# Make Up a Story Game



## RubyTuesday (Aug 3, 2007)

...using 5 words.

Basically those are the rules: you have to make up a story using 5 words (or terms) that the previous poster chooses.

O.K. My 5 words are...

Elephant
Sexy-time
Obama
Accident
Palm reader


----------



## Freedom2010 (Jan 29, 2009)

The Elephant who everyone knew by the name "Sexy-time" went to the palm reader to get his fortune told. The palm reader said the elephant would become a great ruler someday. The elephant followed the palm reader's prophecy and ended up ruling over Africa, Asia, and Antartica. A few years later, the time came for him to rule over America. He kicked out Obama and became the new President of the United States. There was no accident in this palm reader's prophecy. Sexy-time became the best president America has ever seen.

Next 5 words:
crayon
mop 
asprin
shoe
hopscotch


----------



## epril (Mar 24, 2009)

Freedom2010 said:


> The Elephant who everyone knew by the name "Sexy-time" went to the palm reader to get his fortune told. The palm reader said the elephant would become a great ruler someday.
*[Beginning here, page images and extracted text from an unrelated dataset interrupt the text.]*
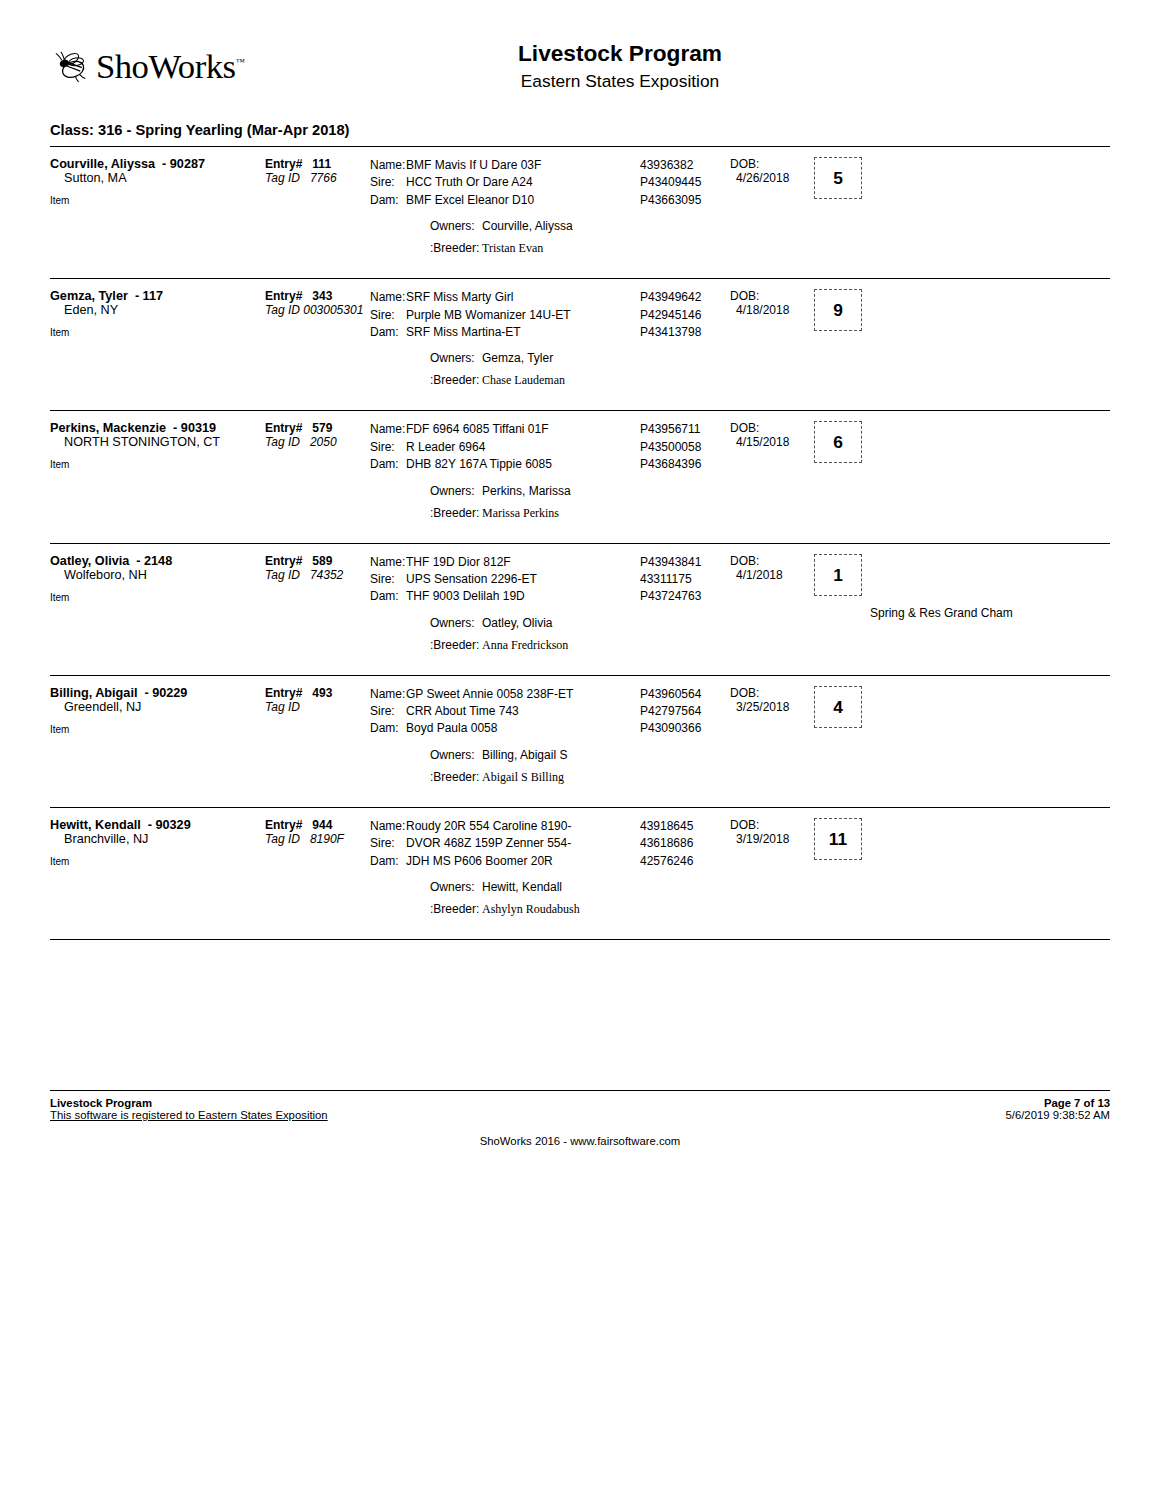ShoWorks™
Livestock Program
Eastern States Exposition
Class: 316 - Spring Yearling (Mar-Apr 2018)
| Courville, Aliyssa - 90287 Sutton, MA Item | Entry# 111 Tag ID 7766 | Name: BMF Mavis If U Dare 03F Sire: HCC Truth Or Dare A24 Dam: BMF Excel Eleanor D10 Owners: Courville, Aliyssa :Breeder: Tristan Evan | 43936382 P43409445 P43663095 | DOB: 4/26/2018 | 5 | |
| Gemza, Tyler - 117 Eden, NY Item | Entry# 343 Tag ID 003005301 | Name: SRF Miss Marty Girl Sire: Purple MB Womanizer 14U-ET Dam: SRF Miss Martina-ET Owners: Gemza, Tyler :Breeder: Chase Laudeman | P43949642 P42945146 P43413798 | DOB: 4/18/2018 | 9 | |
| Perkins, Mackenzie - 90319 NORTH STONINGTON, CT Item | Entry# 579 Tag ID 2050 | Name: FDF 6964 6085 Tiffani 01F Sire: R Leader 6964 Dam: DHB 82Y 167A Tippie 6085 Owners: Perkins, Marissa :Breeder: Marissa Perkins | P43956711 P43500058 P43684396 | DOB: 4/15/2018 | 6 | |
| Oatley, Olivia - 2148 Wolfeboro, NH Item | Entry# 589 Tag ID 74352 | Name: THF 19D Dior 812F Sire: UPS Sensation 2296-ET Dam: THF 9003 Delilah 19D Owners: Oatley, Olivia :Breeder: Anna Fredrickson | P43943841 43311175 P43724763 | DOB: 4/1/2018 | 1 | Spring & Res Grand Cham |
| Billing, Abigail - 90229 Greendell, NJ Item | Entry# 493 Tag ID | Name: GP Sweet Annie 0058 238F-ET Sire: CRR About Time 743 Dam: Boyd Paula 0058 Owners: Billing, Abigail S :Breeder: Abigail S Billing | P43960564 P42797564 P43090366 | DOB: 3/25/2018 | 4 | |
| Hewitt, Kendall - 90329 Branchville, NJ Item | Entry# 944 Tag ID 8190F | Name: Roudy 20R 554 Caroline 8190- Sire: DVOR 468Z 159P Zenner 554- Dam: JDH MS P606 Boomer 20R Owners: Hewitt, Kendall :Breeder: Ashylyn Roudabush | 43918645 43618686 42576246 | DOB: 3/19/2018 | 11 | |
Livestock Program
This software is registered to Eastern States Exposition
Page 7 of 13
5/6/2019 9:38:52 AM
ShoWorks 2016 - www.fairsoftware.com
The elephant followed the palm reader's prophecy and ended up ruling over Africa, Asia, and Antartica. A few years later, the time came for him to rule over America. He kicked out Obama and became the new President of the United States. There was no accident in this palm reader's prophecy. Sexy-time became the best president America has ever seen.
> 
> Next 5 words:
> crayon
> ...


My friend Shoe and I went out to play hopscotch. Shoe was, as usual, complaining of a socially induced stress headache. I popped some aspirin into her mouth, because my mom had previously overdosed on all the asprin in the house. Unfortunately, Shoe had an allergic reaction, not to the aspirin, but to the sweat from my hand as I had grazed her mouth. She fell, convulsing spastically to the ground, hitting her head on the pavement, and dying instantly. As I am an ex homicide detective, I reached into my pocket and pulled out the only (other) thing I had hidden in it. A crayon, which I quickly and efficiently used to outline her body. I further ran back into the bar and grabbed a mop from inside the men's bathroom. I swiftly and bravely leaped back to the scene and mopped up the diet coke. As I was doing this, I looked over my shoulder and saw these 5 things in the not so distant vicinity:

grocery bag
alien skin
nutcracker
dead camel
gum


----------



## woot (Aug 7, 2009)

As was foretold, the creatures from out of space came down by the hundreds. Their ships sleek and shiny like a grocery bag. Their eyes large, black, and evil in demeanor. Their alien skin was rough like sand paper. Without a thought, the humans fought back in defense. Some grabbed their guns, others a knife. Those less fortunate could easily be seen grabbing a a baseball bat or a nutcracker from off the kitchen table. As the battle continued, the trees had been set ablaze, and a dead camel lay on the road. As epril walked along trying to find food, all she could could get her hands on was a pack of gum. It was a troubling and scary time.

Pickle
Oil
Madonna
Grenade
Toilet


----------



## Freedom2010 (Jan 29, 2009)

The little boy once has a pickle that he really, really loved. He carried it with him everywhere and named it "Madonna". It was his best friend. After several weeks, however, the pickle really began to smell. One day, his mom got really sick of him carrying the pickle everywhere. She just couldn't stand the scent anymore. She flushed the pickle down the toilet when the little boy was sleeping. The little boy woke up the next day, very angry. He threw a grenade at the house. Little did he know, there was a huge oil depsit under the house. After striking oil, the whole family became millionares and lived happily ever after.

Towel
Ice cream
Snow storm
Iguana
Facebook


----------



## epril (Mar 24, 2009)

towel 
ice cream 
snow storm
iguana 
Facebook

My iguana sadly escaped his cage one morning during a fierce New England snowstorm. I discovered the towel that was used to prop open his cage, the same towel Craig had used the previous night during our passionate encounter. I knew how jealous he had been when he, against my will, logged into my Facebook account and eyed the picture of Iggy and me cuddling under a blanket with just our lips exposed, kissing though the sleek barrier of strawberry ice cream...I stormed over to the mattress Craig was passed out on, and looked around the room for weapons. I saw

Barry Manilow
three bean salad
earmuffs
toothpicks
Mighty Mouse comic book


----------